While MMC had two older literary societies, the Ciceronian Literary club, begun in 1912, seems to have included most of the college liberal arts students.  There was also an oratorical society whose teams participated in the debates of the Northern Illinois Intercollegiate Oratorical League.  School music came from the glee club and the college orchestra, said to entertain the campus during rehearsals.

 

Enrollment, which had dropped in World War I, increased in the 1920’s.  The 1921-22 catalogue shows an enrollment of 177, with 107 being college students. However, a second major fire in April 1932, destroyed or damaging four of five campus buildings. This, coming on top of other financial problems, led to closure in May 1932.  At that time Mount Morris merged with Manchester College in Indiana.

 

Bricks and Mortar

The main building on the campus was known as “Old Sandstone,” begun by the Methodists in 1850 and remodeled in 1896.  “Old Sandstone” was a four-story building measuring 40 by 120 feet.  It was gutted by the January 15, 1912 fire, but its two-foot-thick walls stood, allowing the structure to be rebuilt. “Old Sandstone” housed 84 male students when it burned in 1912; it was renovated as a library and science hall when a new Men’s Dormitory was built.  College Hall was built in 1890, the Ladies’ Dormitory in 1893 and the Gymnasium in 1908. 

 

When Mount Morris College closed, Kable Brothers Printing Company took over the campus and assumed its debts.  Kable News today still operates from one of the buildings.

             

 In pristine condition, “Old Sandstone” today houses an online textbook company owned by Timothy Ngo. 

 

 

History

Rock River Seminary was founded by Methodists in 1839 in the small town of Mount Morris in north central Illinois; it closed because of financial difficulties in 1878.  The Church of the Brethren purchased the property for $6,000 and opened Mount Morris Seminary and Collegiate Institute in 1879 “where our young people could be educated without coming in contact with objectionable elements so prevalent in many schools.”  By 1881 enrollment had reached 200.   In 1884 the name was changed to Mount Morris College.  After 1904 an agricultural school was added, and “the number of students attending the school has been multiplied by four.” Despite a major fire in 1912, the college remained in operation. 

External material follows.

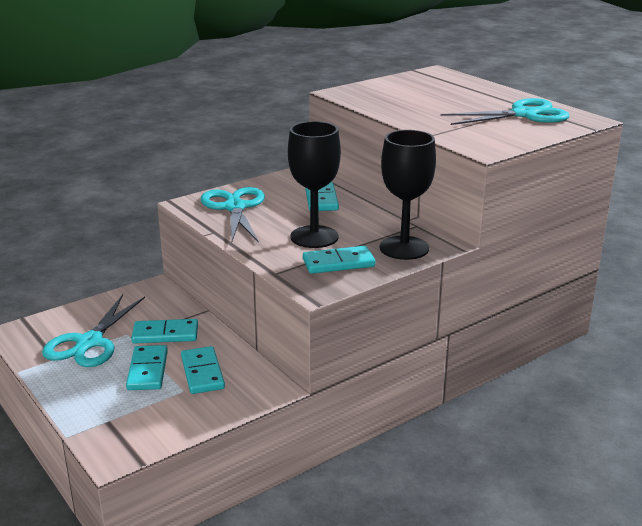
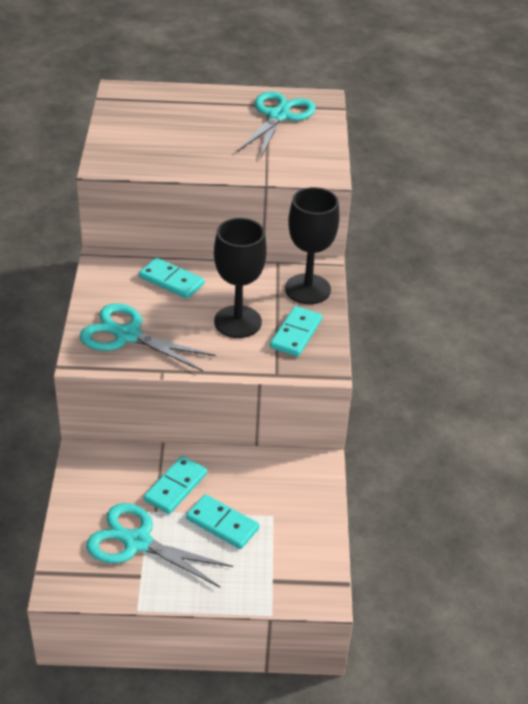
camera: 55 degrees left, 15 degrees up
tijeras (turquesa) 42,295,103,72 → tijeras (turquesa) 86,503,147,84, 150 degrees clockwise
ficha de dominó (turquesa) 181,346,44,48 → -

1905 postcard view of Old Sandstone.  Illinois Digital Archives <http://www.idaillinois.org/cdm/singleitem/collection/p16614coll28/id/8948/rec/2>) accessed 11-3-2017

Sports

      Team name: Mountaineers or Mounders

      Colors: Blue and Gold

 

Mount Morris has listed football games in 1914, but most full schedules came after 1920.  In 1921 they became a member of the Illinois Intercollegiate Athletic Conference—Little 19—and retained membership through 1929.   After leaving the conference, Mt. Morris enjoyed an unbeaten 1930 season, shutting out six opponents.  That team defeated LaSalle-Peru (IL) JC, Crane (IL)JC, Wartburg (IA), Wisconsin Tech, Eureka (IL), Wheaton (IL), Elmhurst (IL), Milton (WI), and Valparaiso (IN).

 

The 1913 yearbook shows basketball and track teams.  At that time, most opponents—other than Dekalb Normal (now Northern Illinois)—were high school or club sides. 

 

It is not clear whether the girls’ teams shown in Life, were the school team or intramural teams.